### Exercise details
Reproduce verbatim the passage of the article below on the CREATE bill, between "The Department of" and "government’s tax incentives.", inclusive.

### Selected extract
○ ○ ○ ○ ○

DOF renews push for CREATE bill


The Department of Finance (DOF) appealed to lawmakers to heed President Rodrigo R. Duterte’s call to pass the overdue measure seeking to lower the corporate tax and reform in the government’s tax incentives.

Finance Secretary Carlos G. Dominguez III said the passage of the Corporate Recovery And Tax Incentives for Enterprises (CREATE) Act is an integral component of their comprehensive plan to steer the coronavirus-shattered economy back to the path of high and inclusive growth.  

“We are hoping that our lawmakers will finally give their nod to this long due tax reform that has become an integral component of our government’s bounce back plan for the domestic economy battered by the unprecedented global health crisis,” Dominguez said.

According to Dominguez, an outright five percent cut in the corporate income tax rate (CIT) along with tailor-fitted incentives for investors should be immediately passed by Congress as requested by President Duterte.

○ ○ ○ ○ ○

### Data supplied
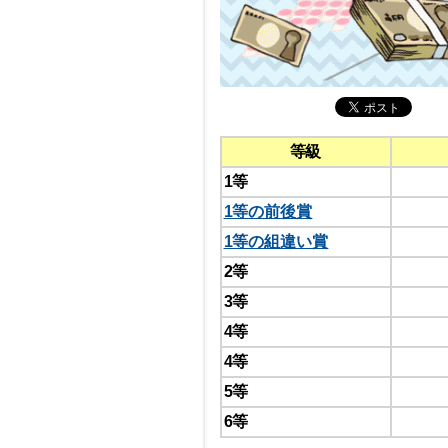
等級
1等
1等の前後賞
1等の組違い賞
2等
3等
4等
4等
5等
6等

○ ○ ○ ○ ○

### Reply
The Department of Finance (DOF) appealed to lawmakers to heed President Rodrigo R. Duterte’s call to pass the overdue measure seeking to lower the corporate tax and reform in the government’s tax incentives.